Instagram has a function where you can you generate a grid of your 9 most "liked" pictures at the end of the year. It is supposed to serve as a representation of the "parts of the sum" and provide opportunity to look back, reflect, remember, re-center and move forward. I see this "Insta 9" formulation as a digital litmus test of sorts. In a culture where students are (slightly?) obsessed with social media recognition through "likes", comments and retweets, this online platform provides an opportunity to reflect in a very concrete way on how an individual has been represented as well as received recognition in a larger community.
I wonder if there's an opportunity to flip this model around (and modify it a bit...) in order grow community and strengthen identity within schools. A thought I've been playing around with is providing students space and time to create their own Insta 9s to represent who they want to be (or how they want to be perceived) within their school communities. I piloted this ideas this winter by asking a small group of students to collect/create visuals, artifacts, and quotes that define their experience at school to date over the current school year. Students were then given the opportunity to curate their own "Insta Best 9" and then share out their creations. The group then took time to reflect on questions such as, "what moments are you most proud of?" "what makes you smile to look at?" "what do you want more of in the year ahead?" and modify their visual compilation as needed. Final creations were then hung up and displayed in a community space at the school and continue to remain on display.
I feel like there is a lot of opportunity to reflect on personal digital citizenship practices in this type of activity where students are given the power to curate their own visual footprints and reflect on questions such as "what experiences/actions/moments define me?" and "how do I want others to view my experiences?" I also see a potential bridge to conversations about students personal Instagram (or any other social media platforms) accounts- and how might students feel if their actions and posts were summarized publicly and put on display?
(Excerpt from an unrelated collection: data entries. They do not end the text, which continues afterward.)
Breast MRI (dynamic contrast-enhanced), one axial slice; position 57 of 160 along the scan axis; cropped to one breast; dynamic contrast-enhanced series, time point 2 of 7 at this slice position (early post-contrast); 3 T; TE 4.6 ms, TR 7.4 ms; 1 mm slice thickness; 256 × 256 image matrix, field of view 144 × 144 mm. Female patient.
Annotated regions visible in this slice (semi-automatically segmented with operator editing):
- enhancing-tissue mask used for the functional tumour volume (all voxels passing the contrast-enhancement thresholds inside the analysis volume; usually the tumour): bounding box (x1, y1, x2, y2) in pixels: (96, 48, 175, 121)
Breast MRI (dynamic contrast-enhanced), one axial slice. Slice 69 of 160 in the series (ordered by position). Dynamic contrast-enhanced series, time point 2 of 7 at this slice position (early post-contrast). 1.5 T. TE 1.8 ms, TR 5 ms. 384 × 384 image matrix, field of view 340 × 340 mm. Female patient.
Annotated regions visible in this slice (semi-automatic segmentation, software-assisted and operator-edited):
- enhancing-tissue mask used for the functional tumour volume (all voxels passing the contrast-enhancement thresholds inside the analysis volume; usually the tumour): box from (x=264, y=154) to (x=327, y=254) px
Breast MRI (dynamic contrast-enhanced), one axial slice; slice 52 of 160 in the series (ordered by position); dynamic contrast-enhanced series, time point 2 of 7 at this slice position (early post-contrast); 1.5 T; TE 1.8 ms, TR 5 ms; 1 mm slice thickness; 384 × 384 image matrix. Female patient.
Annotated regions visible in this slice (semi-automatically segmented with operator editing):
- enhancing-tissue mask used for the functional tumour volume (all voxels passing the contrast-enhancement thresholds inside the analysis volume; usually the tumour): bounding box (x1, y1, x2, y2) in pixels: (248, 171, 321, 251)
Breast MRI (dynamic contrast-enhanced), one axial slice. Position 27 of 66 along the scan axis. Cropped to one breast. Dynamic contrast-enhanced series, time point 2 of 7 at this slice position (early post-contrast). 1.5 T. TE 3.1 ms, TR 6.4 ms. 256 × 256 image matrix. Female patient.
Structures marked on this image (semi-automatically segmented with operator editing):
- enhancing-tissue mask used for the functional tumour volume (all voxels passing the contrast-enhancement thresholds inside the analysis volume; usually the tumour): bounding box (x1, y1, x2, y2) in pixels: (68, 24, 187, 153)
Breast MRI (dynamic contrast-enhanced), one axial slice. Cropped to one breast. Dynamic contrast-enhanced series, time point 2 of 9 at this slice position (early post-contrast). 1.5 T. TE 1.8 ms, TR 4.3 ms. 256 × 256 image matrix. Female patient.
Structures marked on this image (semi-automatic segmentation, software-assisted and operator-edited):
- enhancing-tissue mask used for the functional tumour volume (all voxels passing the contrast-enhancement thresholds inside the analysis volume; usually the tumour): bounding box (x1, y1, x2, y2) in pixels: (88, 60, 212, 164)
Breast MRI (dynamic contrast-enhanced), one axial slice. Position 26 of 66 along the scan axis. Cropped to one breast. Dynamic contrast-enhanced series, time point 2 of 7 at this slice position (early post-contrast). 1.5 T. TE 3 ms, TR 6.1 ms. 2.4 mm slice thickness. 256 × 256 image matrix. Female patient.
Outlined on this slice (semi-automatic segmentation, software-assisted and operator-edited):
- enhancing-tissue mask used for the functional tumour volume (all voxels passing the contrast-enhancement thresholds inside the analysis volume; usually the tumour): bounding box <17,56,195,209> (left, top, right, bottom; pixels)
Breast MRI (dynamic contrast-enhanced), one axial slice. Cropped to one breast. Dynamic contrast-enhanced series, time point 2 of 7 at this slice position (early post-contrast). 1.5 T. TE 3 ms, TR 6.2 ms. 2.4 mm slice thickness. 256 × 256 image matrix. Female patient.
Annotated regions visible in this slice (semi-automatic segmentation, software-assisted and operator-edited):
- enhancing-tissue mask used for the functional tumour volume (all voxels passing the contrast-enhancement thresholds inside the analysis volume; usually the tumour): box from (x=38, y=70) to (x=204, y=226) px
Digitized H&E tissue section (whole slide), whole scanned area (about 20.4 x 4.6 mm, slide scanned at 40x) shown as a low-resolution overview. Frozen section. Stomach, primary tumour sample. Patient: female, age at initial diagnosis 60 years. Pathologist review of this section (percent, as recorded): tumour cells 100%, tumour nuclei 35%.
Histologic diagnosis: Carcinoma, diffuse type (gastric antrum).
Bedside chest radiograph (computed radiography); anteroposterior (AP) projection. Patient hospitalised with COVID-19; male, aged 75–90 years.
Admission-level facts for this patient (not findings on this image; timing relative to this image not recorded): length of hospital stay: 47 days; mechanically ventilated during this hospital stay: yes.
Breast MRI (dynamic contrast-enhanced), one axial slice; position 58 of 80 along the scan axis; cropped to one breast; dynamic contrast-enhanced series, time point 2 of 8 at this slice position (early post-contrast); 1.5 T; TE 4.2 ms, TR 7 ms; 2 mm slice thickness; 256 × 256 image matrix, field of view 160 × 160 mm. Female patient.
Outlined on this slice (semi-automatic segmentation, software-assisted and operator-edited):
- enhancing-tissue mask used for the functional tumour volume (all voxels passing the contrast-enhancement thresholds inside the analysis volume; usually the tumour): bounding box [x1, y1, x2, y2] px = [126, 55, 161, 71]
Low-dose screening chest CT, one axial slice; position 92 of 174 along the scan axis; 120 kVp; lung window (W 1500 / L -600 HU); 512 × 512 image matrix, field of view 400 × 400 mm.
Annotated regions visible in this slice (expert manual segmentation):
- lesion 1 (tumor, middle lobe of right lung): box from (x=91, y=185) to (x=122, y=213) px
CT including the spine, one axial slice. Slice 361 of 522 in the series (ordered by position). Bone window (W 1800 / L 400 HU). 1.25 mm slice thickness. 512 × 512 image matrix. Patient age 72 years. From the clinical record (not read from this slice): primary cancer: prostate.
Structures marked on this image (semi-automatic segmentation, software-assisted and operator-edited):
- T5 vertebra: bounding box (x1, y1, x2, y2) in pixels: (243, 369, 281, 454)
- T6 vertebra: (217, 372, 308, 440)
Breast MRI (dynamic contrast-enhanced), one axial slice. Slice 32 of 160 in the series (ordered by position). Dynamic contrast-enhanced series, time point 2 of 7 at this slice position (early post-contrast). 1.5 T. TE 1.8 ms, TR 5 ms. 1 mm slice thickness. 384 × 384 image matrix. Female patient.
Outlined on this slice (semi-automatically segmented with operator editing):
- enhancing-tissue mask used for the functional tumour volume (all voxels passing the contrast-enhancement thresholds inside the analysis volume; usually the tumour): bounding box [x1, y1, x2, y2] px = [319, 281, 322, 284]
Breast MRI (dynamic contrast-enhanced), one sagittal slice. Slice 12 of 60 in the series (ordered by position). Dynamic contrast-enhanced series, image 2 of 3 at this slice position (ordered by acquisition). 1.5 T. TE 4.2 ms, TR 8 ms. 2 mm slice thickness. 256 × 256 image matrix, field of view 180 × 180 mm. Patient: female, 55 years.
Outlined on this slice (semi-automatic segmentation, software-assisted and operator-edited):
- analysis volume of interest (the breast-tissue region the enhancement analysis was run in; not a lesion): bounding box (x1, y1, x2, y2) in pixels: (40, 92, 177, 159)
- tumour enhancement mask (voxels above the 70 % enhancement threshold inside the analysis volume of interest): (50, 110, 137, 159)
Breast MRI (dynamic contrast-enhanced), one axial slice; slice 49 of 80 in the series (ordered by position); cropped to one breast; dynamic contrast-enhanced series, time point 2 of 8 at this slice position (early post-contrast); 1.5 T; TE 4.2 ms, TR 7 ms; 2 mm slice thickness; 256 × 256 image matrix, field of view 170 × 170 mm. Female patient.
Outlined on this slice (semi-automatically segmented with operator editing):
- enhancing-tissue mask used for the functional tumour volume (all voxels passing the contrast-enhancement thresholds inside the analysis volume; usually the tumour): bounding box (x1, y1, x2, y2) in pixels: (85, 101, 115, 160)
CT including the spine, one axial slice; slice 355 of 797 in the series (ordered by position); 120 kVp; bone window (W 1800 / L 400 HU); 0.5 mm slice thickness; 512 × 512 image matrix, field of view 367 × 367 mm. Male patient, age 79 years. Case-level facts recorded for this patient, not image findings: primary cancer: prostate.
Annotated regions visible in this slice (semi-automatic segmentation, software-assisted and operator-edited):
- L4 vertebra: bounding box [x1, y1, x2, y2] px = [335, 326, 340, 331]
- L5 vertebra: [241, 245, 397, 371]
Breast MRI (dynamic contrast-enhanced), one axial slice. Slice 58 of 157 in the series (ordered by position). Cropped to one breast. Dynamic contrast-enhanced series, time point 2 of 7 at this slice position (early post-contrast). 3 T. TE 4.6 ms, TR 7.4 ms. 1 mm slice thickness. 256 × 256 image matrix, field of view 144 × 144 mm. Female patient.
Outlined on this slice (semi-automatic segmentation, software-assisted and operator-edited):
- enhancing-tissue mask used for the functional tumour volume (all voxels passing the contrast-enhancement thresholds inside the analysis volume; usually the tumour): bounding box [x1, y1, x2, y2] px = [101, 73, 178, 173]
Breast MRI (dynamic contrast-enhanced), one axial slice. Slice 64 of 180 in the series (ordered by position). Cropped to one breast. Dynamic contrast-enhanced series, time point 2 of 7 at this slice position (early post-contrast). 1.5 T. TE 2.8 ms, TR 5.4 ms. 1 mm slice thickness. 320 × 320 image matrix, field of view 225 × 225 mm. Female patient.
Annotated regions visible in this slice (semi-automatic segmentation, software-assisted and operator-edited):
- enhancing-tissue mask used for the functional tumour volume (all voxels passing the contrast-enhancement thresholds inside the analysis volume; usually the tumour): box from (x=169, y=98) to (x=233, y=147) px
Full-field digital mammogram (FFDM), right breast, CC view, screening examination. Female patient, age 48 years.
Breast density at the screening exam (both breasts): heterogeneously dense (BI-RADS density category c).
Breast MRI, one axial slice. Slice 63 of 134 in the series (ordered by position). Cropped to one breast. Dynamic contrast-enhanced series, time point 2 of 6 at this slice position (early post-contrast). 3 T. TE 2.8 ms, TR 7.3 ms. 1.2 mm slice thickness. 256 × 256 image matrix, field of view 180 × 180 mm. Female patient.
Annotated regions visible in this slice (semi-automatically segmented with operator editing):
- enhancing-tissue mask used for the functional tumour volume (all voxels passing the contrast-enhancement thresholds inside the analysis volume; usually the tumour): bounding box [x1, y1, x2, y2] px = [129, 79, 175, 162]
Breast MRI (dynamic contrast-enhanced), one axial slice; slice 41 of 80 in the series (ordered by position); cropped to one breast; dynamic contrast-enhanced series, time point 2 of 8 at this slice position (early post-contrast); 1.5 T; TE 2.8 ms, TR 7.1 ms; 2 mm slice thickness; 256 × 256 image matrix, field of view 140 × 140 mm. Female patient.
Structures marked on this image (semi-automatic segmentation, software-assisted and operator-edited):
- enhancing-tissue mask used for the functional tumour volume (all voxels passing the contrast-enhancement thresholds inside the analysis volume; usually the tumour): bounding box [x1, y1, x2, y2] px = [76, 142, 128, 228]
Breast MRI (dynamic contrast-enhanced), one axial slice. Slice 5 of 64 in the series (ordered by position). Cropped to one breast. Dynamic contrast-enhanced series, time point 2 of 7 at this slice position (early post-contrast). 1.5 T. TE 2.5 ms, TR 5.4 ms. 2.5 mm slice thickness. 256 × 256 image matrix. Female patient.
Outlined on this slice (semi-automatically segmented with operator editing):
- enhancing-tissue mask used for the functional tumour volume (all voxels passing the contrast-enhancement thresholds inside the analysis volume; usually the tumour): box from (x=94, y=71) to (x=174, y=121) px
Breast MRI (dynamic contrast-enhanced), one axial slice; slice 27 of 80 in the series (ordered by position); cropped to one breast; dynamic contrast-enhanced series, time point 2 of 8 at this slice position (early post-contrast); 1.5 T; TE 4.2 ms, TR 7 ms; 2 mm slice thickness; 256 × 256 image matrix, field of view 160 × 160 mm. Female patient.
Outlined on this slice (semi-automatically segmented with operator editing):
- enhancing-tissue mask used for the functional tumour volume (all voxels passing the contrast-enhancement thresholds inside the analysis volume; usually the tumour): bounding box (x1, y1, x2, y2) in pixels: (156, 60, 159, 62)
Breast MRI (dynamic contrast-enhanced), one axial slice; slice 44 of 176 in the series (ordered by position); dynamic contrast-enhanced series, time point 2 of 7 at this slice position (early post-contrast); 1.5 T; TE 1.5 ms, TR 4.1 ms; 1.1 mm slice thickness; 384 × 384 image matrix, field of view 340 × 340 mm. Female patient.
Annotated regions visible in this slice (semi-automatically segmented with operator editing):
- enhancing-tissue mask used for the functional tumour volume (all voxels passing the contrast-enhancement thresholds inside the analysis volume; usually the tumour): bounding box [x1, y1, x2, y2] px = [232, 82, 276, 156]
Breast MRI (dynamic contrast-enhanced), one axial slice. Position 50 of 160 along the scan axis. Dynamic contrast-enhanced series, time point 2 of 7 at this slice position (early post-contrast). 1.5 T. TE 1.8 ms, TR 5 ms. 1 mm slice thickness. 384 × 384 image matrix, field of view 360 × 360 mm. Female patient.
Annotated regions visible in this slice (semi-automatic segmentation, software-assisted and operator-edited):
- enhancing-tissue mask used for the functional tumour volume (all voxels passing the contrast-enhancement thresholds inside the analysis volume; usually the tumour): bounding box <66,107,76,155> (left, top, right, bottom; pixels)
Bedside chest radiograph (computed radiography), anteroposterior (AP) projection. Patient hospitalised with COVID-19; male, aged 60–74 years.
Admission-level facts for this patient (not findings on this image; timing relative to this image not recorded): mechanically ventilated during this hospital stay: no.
Would this computer-generated compilation provide an accurate representation of identity? Would it be a profile they would be willing to share and feel proud of?
As we move further and further into a digital-centric world, I feel like it is imperative to have these types of conversations and discussions with students. The more practice and reflection time that students (and teachers!) can acquire in this area the more empowered, educated and aware we can all hopefully become.